Extract provided Start Marker

# 1967 stingray midget



## Salt Flat Cycles (May 19, 2022)

I picked up this November of 1967 schwinn stingray midget today. 



It’s a little rough, but I think mostly complete. It’s missing the seat and sissy bar, and I’m not sure on the stem and handlebars. I think the wheels are original. Looks like the rear is an s2, but there’s no knurling on it. The front says schwinn approved, but I can’t make out the tire size. I’ve read that some of the early midgets have s2 front wheels too. Could be an s7? I think the paint will come back a bit with some wax (looks decent when it’s wet) I really hate this red reflective tape, seems like I’m always trying to get it off of old bikes.


----------



## nick tures (May 19, 2022)

nice looks like it will clean up !


----------



## stingrayjoe (May 20, 2022)

Looks like a Deluxe model with the fenders! More than likely has factory hook bead rims front and rear. The early model Midgets were unique and sold with some odd parts. These wheels will fit the S-2 Schwinn Stingray rear Gripper Slick as well as the 16” x 1.75 Schwinn Spitfire front tire. The 16” Schwinn Superior on the S-7 came later in ‘68. Bars and stem are right. Seat is the small banana with rubber cover.

Extract provided End Marker

- Task 1: In the forum thread about the 1967 Schwinn Stingray Midget, what seat does stingrayjoe say belongs on the bike?
- Task 2: Write the next part of the forum thread about the 1967 Schwinn Stingray Midget, picking up after its final post.

Recorded data Start Marker

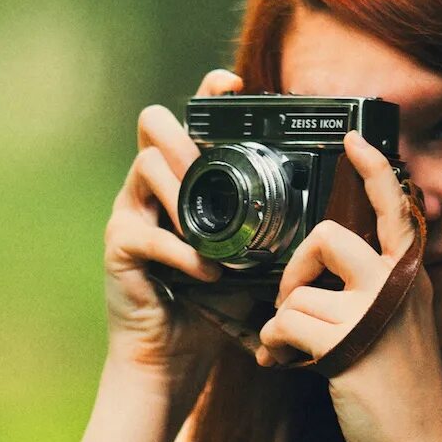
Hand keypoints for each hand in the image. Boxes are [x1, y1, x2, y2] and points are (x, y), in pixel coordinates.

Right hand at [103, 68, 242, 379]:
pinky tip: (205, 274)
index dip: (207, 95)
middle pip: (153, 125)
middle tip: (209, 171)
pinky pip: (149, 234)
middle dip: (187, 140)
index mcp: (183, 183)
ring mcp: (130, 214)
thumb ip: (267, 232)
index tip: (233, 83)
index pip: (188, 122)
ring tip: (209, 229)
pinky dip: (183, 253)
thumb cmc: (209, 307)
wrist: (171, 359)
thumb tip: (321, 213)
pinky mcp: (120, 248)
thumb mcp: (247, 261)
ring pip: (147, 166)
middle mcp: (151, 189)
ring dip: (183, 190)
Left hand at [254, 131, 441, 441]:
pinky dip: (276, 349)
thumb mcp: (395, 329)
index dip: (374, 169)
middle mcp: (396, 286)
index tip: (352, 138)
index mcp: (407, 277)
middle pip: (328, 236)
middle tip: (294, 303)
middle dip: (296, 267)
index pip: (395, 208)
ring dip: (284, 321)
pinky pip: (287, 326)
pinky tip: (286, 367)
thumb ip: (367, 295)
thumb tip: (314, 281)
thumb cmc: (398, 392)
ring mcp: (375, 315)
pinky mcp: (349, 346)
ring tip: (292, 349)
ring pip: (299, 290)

Recorded data End Marker
Recorded data Start Marker

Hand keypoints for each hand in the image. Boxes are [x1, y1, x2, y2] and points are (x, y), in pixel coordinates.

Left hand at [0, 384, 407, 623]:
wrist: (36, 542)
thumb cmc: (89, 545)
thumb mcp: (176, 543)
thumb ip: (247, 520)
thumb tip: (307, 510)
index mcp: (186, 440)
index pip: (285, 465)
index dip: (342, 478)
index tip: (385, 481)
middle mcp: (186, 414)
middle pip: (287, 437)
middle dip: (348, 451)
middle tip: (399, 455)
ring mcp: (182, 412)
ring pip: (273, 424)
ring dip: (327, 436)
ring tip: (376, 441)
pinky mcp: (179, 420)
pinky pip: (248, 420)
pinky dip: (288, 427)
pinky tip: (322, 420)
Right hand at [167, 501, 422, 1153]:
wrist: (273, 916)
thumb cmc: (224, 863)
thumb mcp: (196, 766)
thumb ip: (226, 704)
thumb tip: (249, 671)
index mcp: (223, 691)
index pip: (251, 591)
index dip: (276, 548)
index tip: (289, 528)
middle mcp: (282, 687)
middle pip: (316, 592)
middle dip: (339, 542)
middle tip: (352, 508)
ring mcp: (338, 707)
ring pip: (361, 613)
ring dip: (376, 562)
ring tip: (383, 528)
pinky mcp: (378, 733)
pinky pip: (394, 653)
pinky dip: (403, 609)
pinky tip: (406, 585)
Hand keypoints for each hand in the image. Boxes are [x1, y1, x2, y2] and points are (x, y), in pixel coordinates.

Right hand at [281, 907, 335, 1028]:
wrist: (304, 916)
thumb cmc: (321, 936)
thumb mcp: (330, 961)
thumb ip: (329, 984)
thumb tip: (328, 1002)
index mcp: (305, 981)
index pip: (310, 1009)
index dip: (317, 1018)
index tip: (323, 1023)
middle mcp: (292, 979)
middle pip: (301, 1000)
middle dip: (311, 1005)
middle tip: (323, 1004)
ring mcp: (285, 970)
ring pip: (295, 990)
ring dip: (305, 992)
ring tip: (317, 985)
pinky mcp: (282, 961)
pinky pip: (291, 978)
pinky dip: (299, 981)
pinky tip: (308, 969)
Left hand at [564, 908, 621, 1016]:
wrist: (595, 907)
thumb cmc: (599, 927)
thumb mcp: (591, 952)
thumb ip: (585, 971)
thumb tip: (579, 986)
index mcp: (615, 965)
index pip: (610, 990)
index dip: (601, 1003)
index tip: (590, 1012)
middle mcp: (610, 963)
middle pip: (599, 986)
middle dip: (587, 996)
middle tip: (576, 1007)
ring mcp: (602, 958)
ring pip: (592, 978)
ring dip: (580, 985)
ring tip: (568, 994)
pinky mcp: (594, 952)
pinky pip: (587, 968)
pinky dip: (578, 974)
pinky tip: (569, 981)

Recorded data End Marker

- Answer area 1: The small banana seat with a rubber cover.

- Answer area 2:
----------



## stingrayjoe (May 20, 2022)

I found this image on the www. This is a good representation of what the bike should look like. White wall tires were also available for the Deluxe models.


----------



## Salt Flat Cycles (May 20, 2022)

Thanks for all the info @stingrayjoe it really helps a ton.
So it sounds like regular 16" tires will work until I can find a cool vintage set.


----------



## GTs58 (May 20, 2022)

I'd check the date on the crank and the fork to see if it was a 1968 build. The specs on the 68 indicates tubular rims with balloon rear tire and middleweight front.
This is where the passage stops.